Antrenörler, oyuncuların tarihsel verilerine dayanarak kadroları oluşturmuş gibi görünüyor. Zachary, Paul Kasongo, Chris Luyinda ve eski arkadaşları Tony ve Patrick gibi isimlerle birlikte kırmızı takımdaydı. Diğer tarafta ise önceki hayatından potansiyel süperstarların çoğu vardı. Joel Ngandu, Ngonda Mzinga, Stephen Mangala ve birkaç kişi daha kırmızı takımdaydı.
Antrenörler tarafından forvetlerin hemen arkasında, sekiz numara pozisyonuna yerleştirilmişti. Sekiz numara, forvetlere pas dağıtmayı ve ölümcül asistler yapmayı içerdiği için ona çok uygundu. Zinedine-visual-Juju'su bu pozisyonda işe yarayacaktı.
Paul Kasongo sağ kanattaydı, Luyinda ise defansif orta saha pozisyonunda altıncıydı. Tony sol kanattan hücum edecekti ve Patrick de sol bek olarak arkasında konuşlanacaktı. Yeşil önlüklü diğer oyuncular Zachary'nin hatırlayamayacağı kadar belirsizdi.
Zachary'nin kırmızı takımı kağıt üzerinde zayıf görünüyordu.

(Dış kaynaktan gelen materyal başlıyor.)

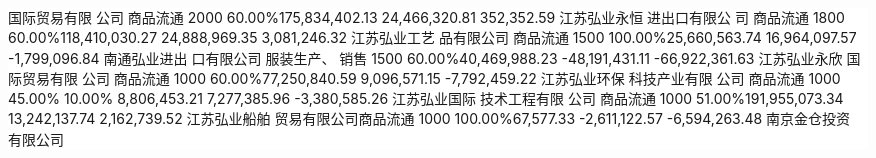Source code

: 国际贸易有限
公司
商品流通
2000
60.00%175,834,402.13
24,466,320.81
352,352.59
江苏弘业永恒
进出口有限公
司
商品流通
1800
60.00%118,410,030.27
24,888,969.35
3,081,246.32
江苏弘业工艺
品有限公司
商品流通
1500
100.00%25,660,563.74
16,964,097.57
-1,799,096.84
南通弘业进出
口有限公司
服装生产、
销售
1500
60.00%40,469,988.23
-48,191,431.11
-66,922,361.63
江苏弘业永欣
国际贸易有限
公司
商品流通
1000
60.00%77,250,840.59
9,096,571.15
-7,792,459.22
江苏弘业环保
科技产业有限
公司
商品流通
1000
45.00%
10.00%
8,806,453.21
7,277,385.96
-3,380,585.26
江苏弘业国际
技术工程有限
公司
商品流通
1000
51.00%191,955,073.34
13,242,137.74
2,162,739.52
江苏弘业船舶
贸易有限公司商品流通
1000
100.00%67,577.33
-2,611,122.57
-6,594,263.48
南京金仓投资
有限公司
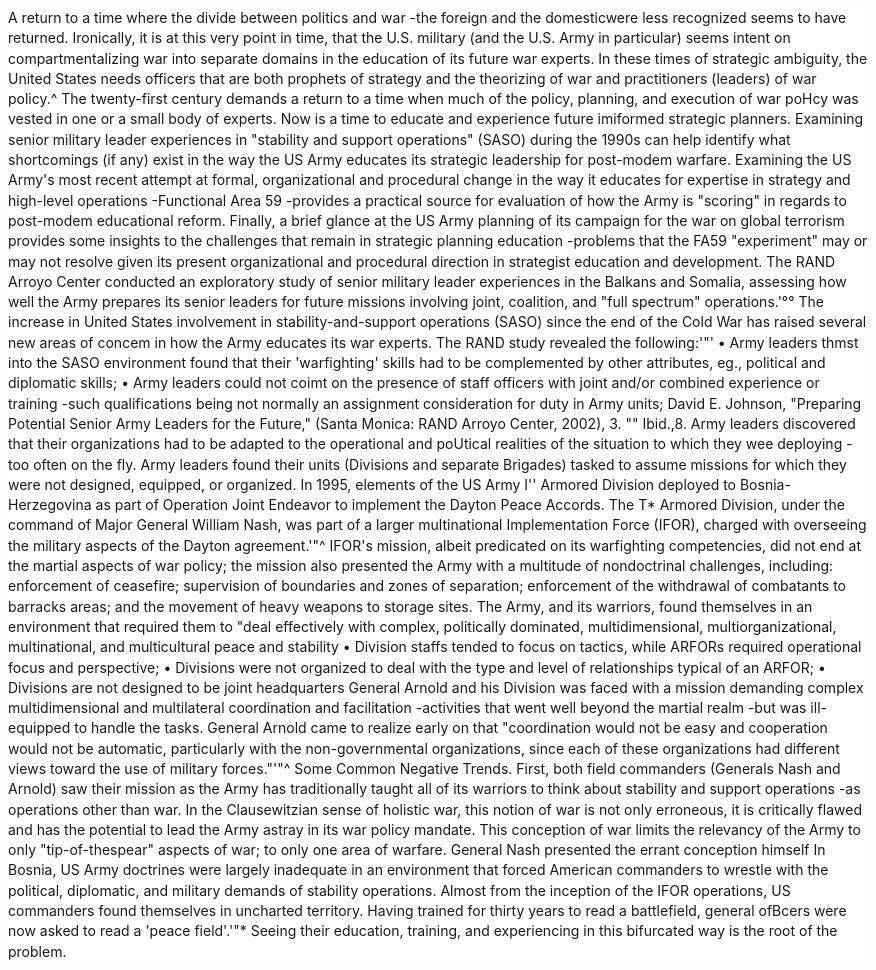A return to a time where the divide between politics and war -the foreign and the domesticwere less recognized seems to have returned. Ironically, it is at this very point in time, that the U.S. military (and the U.S. Army in particular) seems intent on compartmentalizing war into separate domains in the education of its future war experts. In these times of strategic ambiguity, the United States needs officers that are both prophets of strategy and the theorizing of war and practitioners (leaders) of war policy.^ The twenty-first century demands a return to a time when much of the policy, planning, and execution of war poHcy was vested in one or a small body of experts. Now is a time to educate and experience future imiformed strategic planners. 
Examining senior military leader experiences in "stability and support operations" (SASO) during the 1990s can help identify what shortcomings (if any) exist in the way the US Army educates its strategic leadership for post-modem warfare. Examining the US Army's most recent attempt at formal, organizational and procedural change in the way it educates for expertise in strategy and high-level operations -Functional Area 59 -provides a practical source for evaluation of how the Army is "scoring" in regards to post-modem educational reform.
Finally, a brief glance at the US Army planning of its campaign for the war on global terrorism provides some insights to the challenges that remain in strategic planning education -problems that the FA59 "experiment" may or may not resolve given its present organizational and procedural direction in strategist education and development.
The RAND Arroyo Center conducted an exploratory study of senior military leader experiences in the Balkans and Somalia, assessing how well the Army prepares its senior leaders for future missions involving joint, coalition, and "full spectrum" operations.'°° The increase in United States involvement in stability-and-support operations (SASO) since the end of the Cold War has raised several new areas of concem in how the Army educates its war experts. The RAND study revealed the following:'"'
• Army leaders thmst into the SASO environment found that their 'warfighting' skills had to be complemented by other attributes, eg., political and diplomatic skills; • Army leaders could not coimt on the presence of staff officers with joint and/or combined experience or training -such qualifications being not normally an assignment consideration for duty in Army units; David E. Johnson, "Preparing Potential Senior Army Leaders for the Future," (Santa Monica: RAND Arroyo Center, 2002), 3. "" Ibid.,8.
Army leaders discovered that their organizations had to be adapted to the operational and poUtical realities of the situation to which they wee deploying -too often on the fly. Army leaders found their units (Divisions and separate Brigades) tasked to assume missions for which they were not designed, equipped, or organized.
In 1995, elements of the US Army I'' Armored Division deployed to Bosnia-Herzegovina as part of Operation Joint Endeavor to implement the Dayton Peace Accords. The T* Armored Division, under the command of Major General William Nash, was part of a larger multinational Implementation Force (IFOR), charged with overseeing the military aspects of the Dayton agreement.'"^ IFOR's mission, albeit predicated on its warfighting competencies, did not end at the martial aspects of war policy; the mission also presented the Army with a multitude of nondoctrinal challenges, including: enforcement of ceasefire; supervision of boundaries and zones of separation; enforcement of the withdrawal of combatants to barracks areas; and the movement of heavy weapons to storage sites. The Army, and its warriors, found themselves in an environment that required them to "deal effectively with complex, politically dominated, multidimensional, multiorganizational, multinational, and multicultural peace and stability • Division staffs tended to focus on tactics, while ARFORs required operational focus and perspective; • Divisions were not organized to deal with the type and level of relationships typical of an ARFOR; • Divisions are not designed to be joint headquarters General Arnold and his Division was faced with a mission demanding complex multidimensional and multilateral coordination and facilitation -activities that went well beyond the martial realm -but was ill-equipped to handle the tasks. General Arnold came to realize early on that "coordination would not be easy and cooperation would not be automatic, particularly with the non-governmental organizations, since each of these organizations had different views toward the use of military forces."'"^ Some Common Negative Trends.
First, both field commanders (Generals Nash and Arnold) saw their mission as the Army has traditionally taught all of its warriors to think about stability and support operations -as operations other than war. In the Clausewitzian sense of holistic war, this notion of war is not only erroneous, it is critically flawed and has the potential to lead the Army astray in its war policy mandate. This conception of war limits the relevancy of the Army to only "tip-of-thespear" aspects of war; to only one area of warfare. General Nash presented the errant conception himself In Bosnia, US Army doctrines were largely inadequate in an environment that forced American commanders to wrestle with the political, diplomatic, and military demands of stability operations. Almost from the inception of the IFOR operations, US commanders found themselves in uncharted territory. Having trained for thirty years to read a battlefield, general ofBcers were now asked to read a 'peace field'.'"* Seeing their education, training, and experiencing in this bifurcated way is the root of the problem.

Ancak, kendisi ve bir futbol akademisi alımı arasına hiçbir engelin girmesine izin vermeyecekti. Maç sırasında elinden gelenin en iyisini yapmaya hazırdı.
“Gelin göğüs numaralarınızı alın ve sahaya doğru gidin,” Zachary, Koç Mande'nin kenardan bağırdığını duydu. “Yedek oyuncular da buraya gelmeli. Maçın ilerleyen saatlerinde oynama şansı yakalayacaklar.”
Tüm oyuncular aceleyle Koç Mande'ye doğru koştular. 4-4-2 elmas dizilişinde sahada pozisyon almadan önce numaralarını aldılar. Koçluk yeteneği ve talimatları takip etmek futbolda gerekli olan niteliklerden bazılarıydı. Bu yüzden tüm oyuncular düdüğü bekleyerek kendilerine verilen pozisyonlarda düzgünce dizildiler.